* Document excerpt:
Start of Block

It’s understandable, then, how women could be left feeling out in the cold. Women, by and large, have lower metabolisms; when Kingma and van Marken Lichtenbelt had 16 women perform office tasks in a sealed chamber — to measure metabolic proxies like breathing — they found the industry standards were overcooling for these women by almost a third.

Plus, if you’re wondering how dressing affects the way we feel hot or cold at work, just let Fontys University of Applied Sciences physicist Joost van Hoof tell you, by way of the New York Times, about “the cleavage,” a disembodied feminine flesh-valley that floats around the office and radiates heat into the air akin to the over-sized ears of certain desert foxes:

“Many men, they wear suits and ties, and women tend to dress sometimes with cleavage,” said Dr. van Hoof, who wrote a commentary about the study. “The cleavage is closer to the core of the body, so the temperature difference between the air temperature and the body temperature there is higher when it’s cold. I wouldn’t overestimate the effect of cleavage, but it’s there.”

How do we fix this imbalance? Short of resurrecting the two-martini lunch (a nice vodka-shield by 2 o’clock, and Snuggies don’t come with olives) we could refine the formula or experiment with more efficient ways of controlling indoor temperatures. Author Margaret Atwood, when painting a picture of a sort of techno-utopia divorced from our need from oil, imagines office workers “using low-draw lightbulbs — incandescents have been banned — and energy-efficient heating systems, including pellet stoves, radiant panels, and long underwear. Heat yourself, not the room is no longer a slogan for nutty eccentrics: it’s the way we all live now.”

Idealistic? Sure. But “cool thyself” is as good a goal as any.

End of Block

* Dataset excerpts:

Start of Block

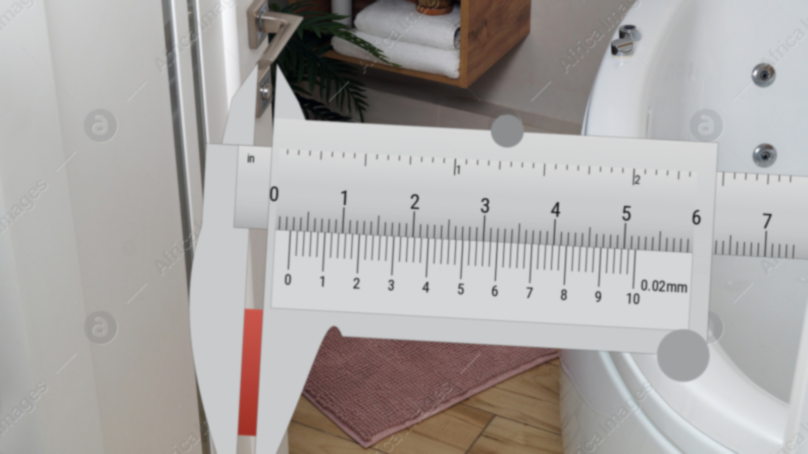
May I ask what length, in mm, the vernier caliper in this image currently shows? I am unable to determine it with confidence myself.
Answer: 2.6 mm
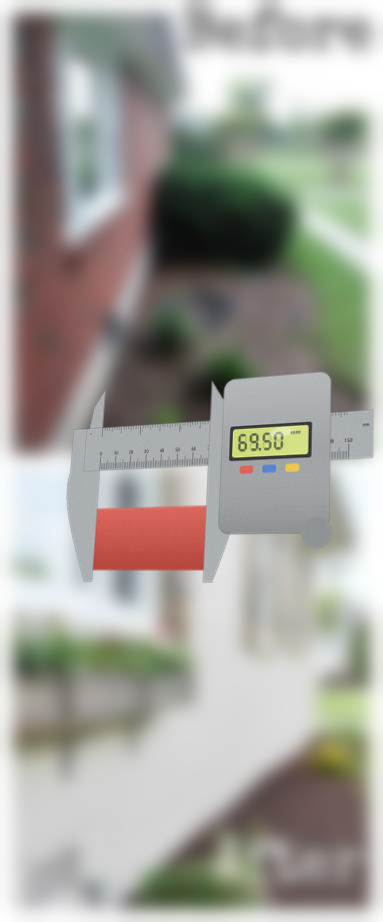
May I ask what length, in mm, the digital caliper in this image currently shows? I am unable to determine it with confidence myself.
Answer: 69.50 mm
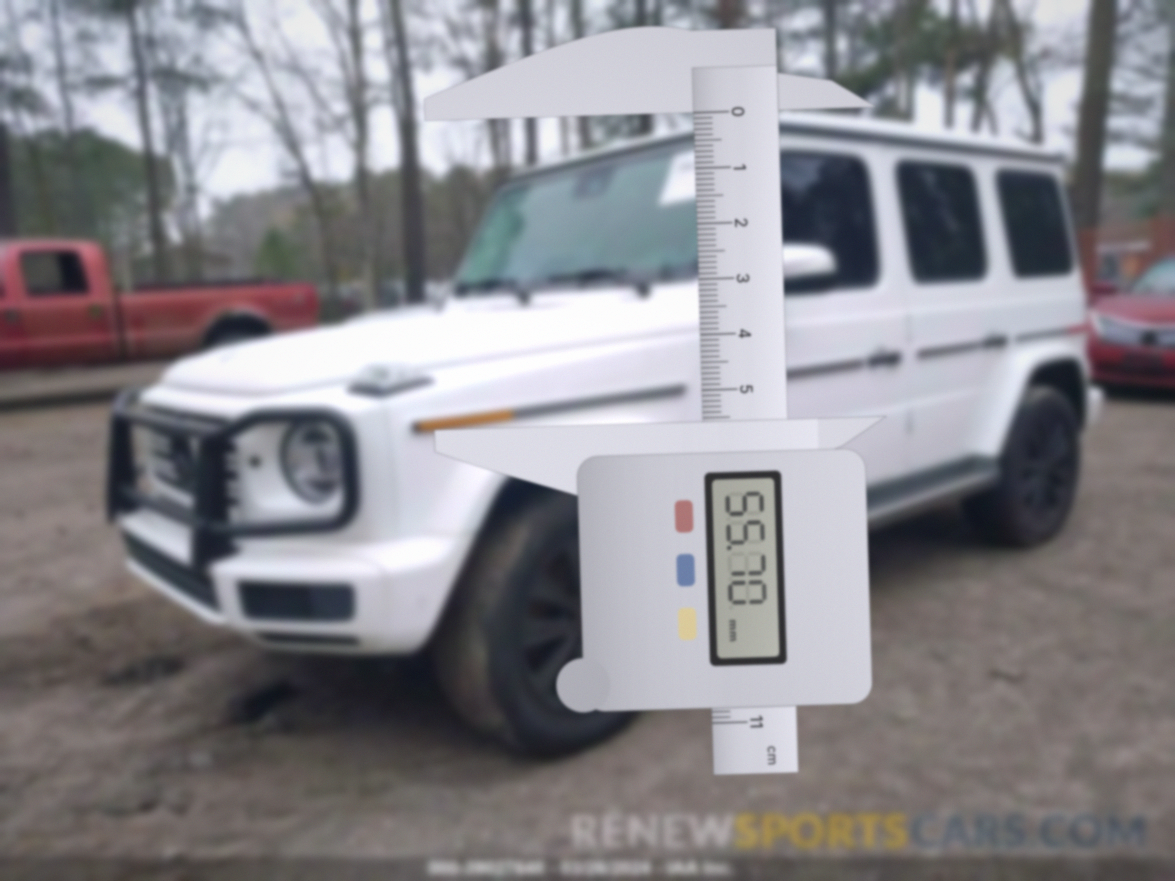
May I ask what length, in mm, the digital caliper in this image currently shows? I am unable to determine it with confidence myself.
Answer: 55.70 mm
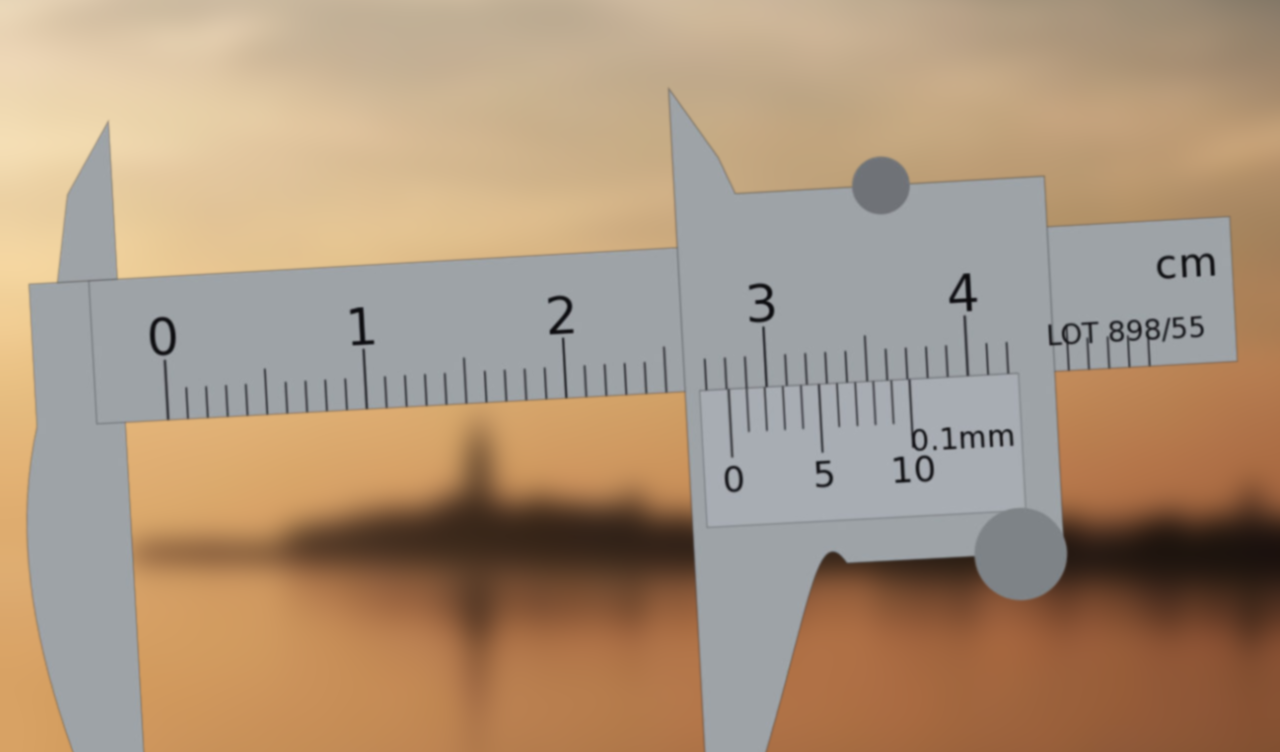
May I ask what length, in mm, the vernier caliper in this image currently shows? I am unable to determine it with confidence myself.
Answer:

End of Block

* Exercises:
1. Retype everything in the office temperature article from "It’s understandable, then, how" down to "almost a third.", word for word.
2. Echo all the records line for line, leaving out the pictures.

* Solved tasks:
1.
It’s understandable, then, how women could be left feeling out in the cold. Women, by and large, have lower metabolisms; when Kingma and van Marken Lichtenbelt had 16 women perform office tasks in a sealed chamber — to measure metabolic proxies like breathing — they found the industry standards were overcooling for these women by almost a third.

2.
May I ask what length, in mm, the vernier caliper in this image currently shows? I am unable to determine it with confidence myself.
Answer: 2.6 mm
May I ask what length, in mm, the digital caliper in this image currently shows? I am unable to determine it with confidence myself.
Answer: 69.50 mm
May I ask what length, in mm, the digital caliper in this image currently shows? I am unable to determine it with confidence myself.
Answer: 55.70 mm
May I ask what length, in mm, the vernier caliper in this image currently shows? I am unable to determine it with confidence myself.
Answer:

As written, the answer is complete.